Nothing but the lines from the one with "Rendered at 2001 by 1125 pixels." through the final line of the entries below should be written out, each exactly as given.

-- Materials provided follows --

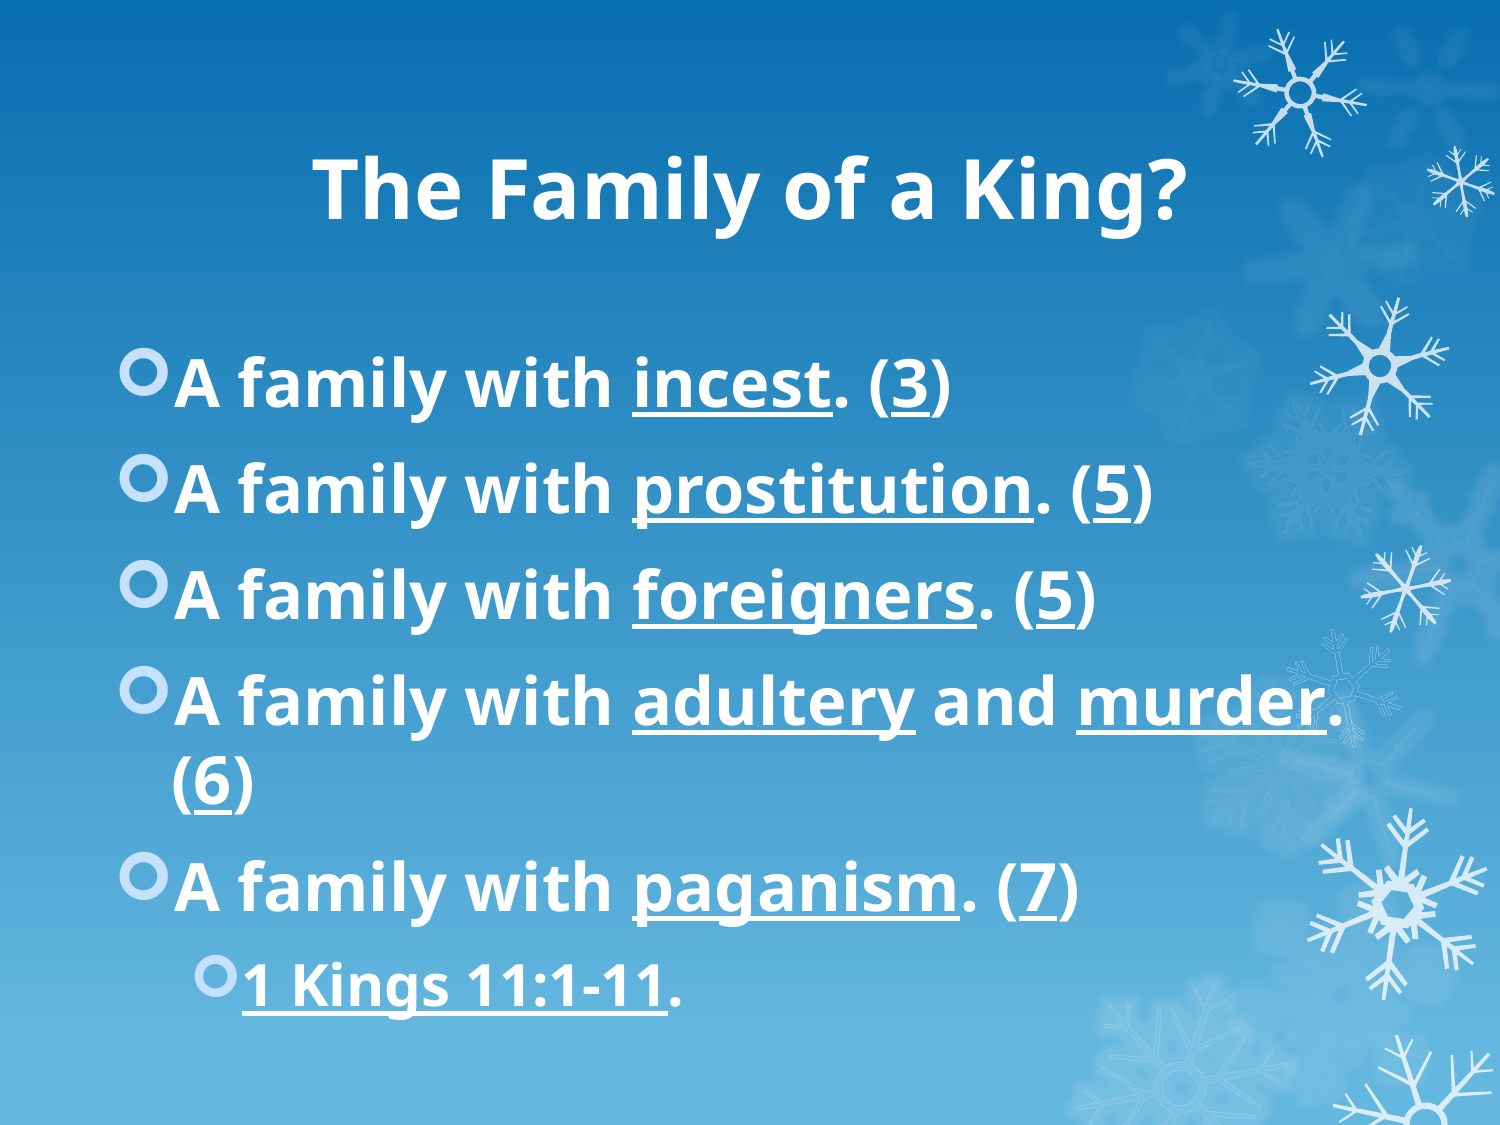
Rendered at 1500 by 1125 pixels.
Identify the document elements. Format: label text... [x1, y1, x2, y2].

list A family with incest. (3) A family with prostitution. (5) A family with foreigners. (5) A family with adultery and murder. (6) A family with paganism. (7) 1 Kings 11:1-11. [99, 296, 1413, 1063]
title The Family of a King? [0, 110, 1500, 263]
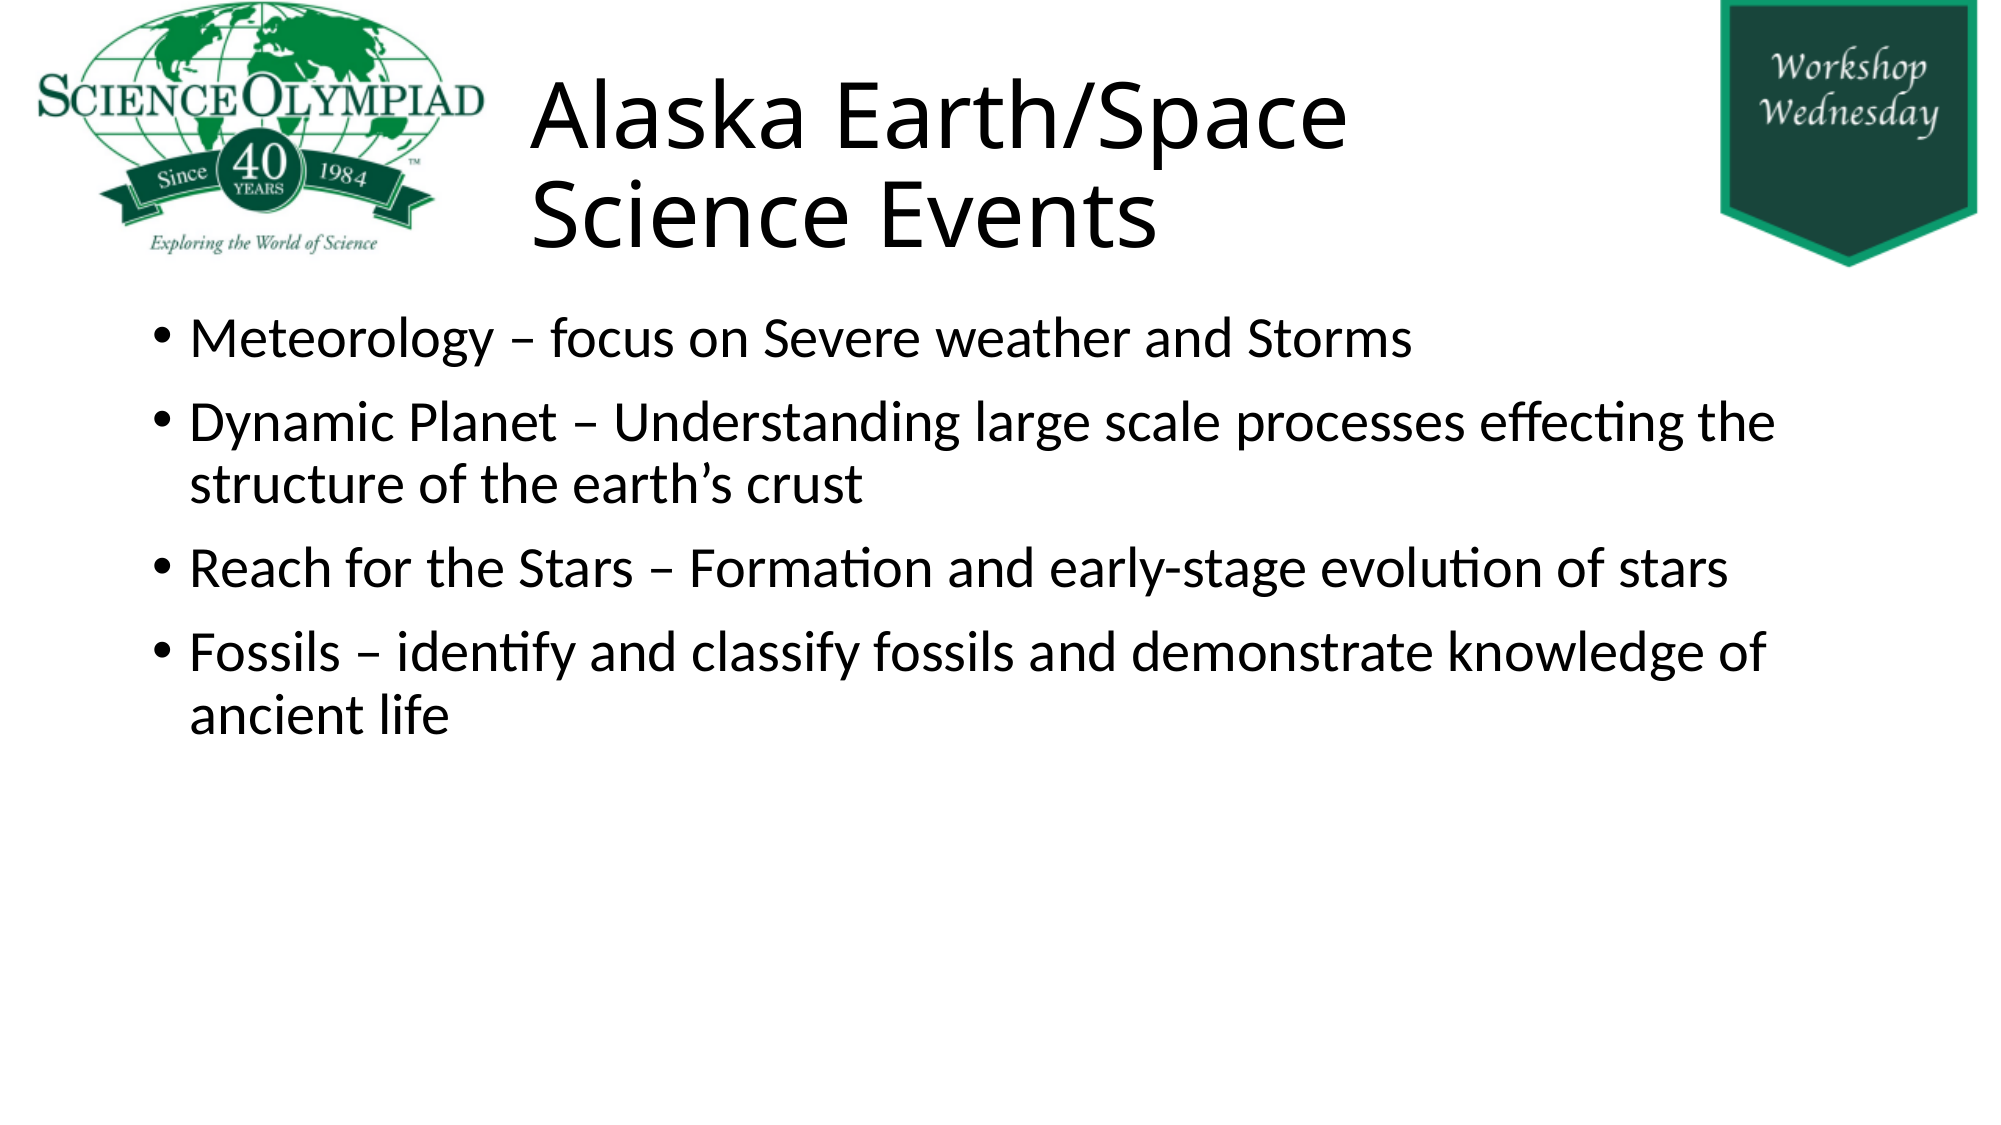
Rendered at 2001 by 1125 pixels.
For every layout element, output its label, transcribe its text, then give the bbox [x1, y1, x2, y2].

list Meteorology – focus on Severe weather and Storms Dynamic Planet – Understanding large scale processes effecting the structure of the earth’s crust Reach for the Stars – Formation and early-stage evolution of stars Fossils – identify and classify fossils and demonstrate knowledge of ancient life [137, 299, 1863, 1014]
title Alaska Earth/Space Science Events [515, 59, 1863, 278]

-- Materials provided concluded --

> Solution below
Rendered at 2001 by 1125 pixels.
For every layout element, output its label, transcribe its text, then give the bbox [x1, y1, x2, y2].

list Meteorology – focus on Severe weather and Storms Dynamic Planet – Understanding large scale processes effecting the structure of the earth’s crust Reach for the Stars – Formation and early-stage evolution of stars Fossils – identify and classify fossils and demonstrate knowledge of ancient life [137, 299, 1863, 1014]
title Alaska Earth/Space Science Events [515, 59, 1863, 278]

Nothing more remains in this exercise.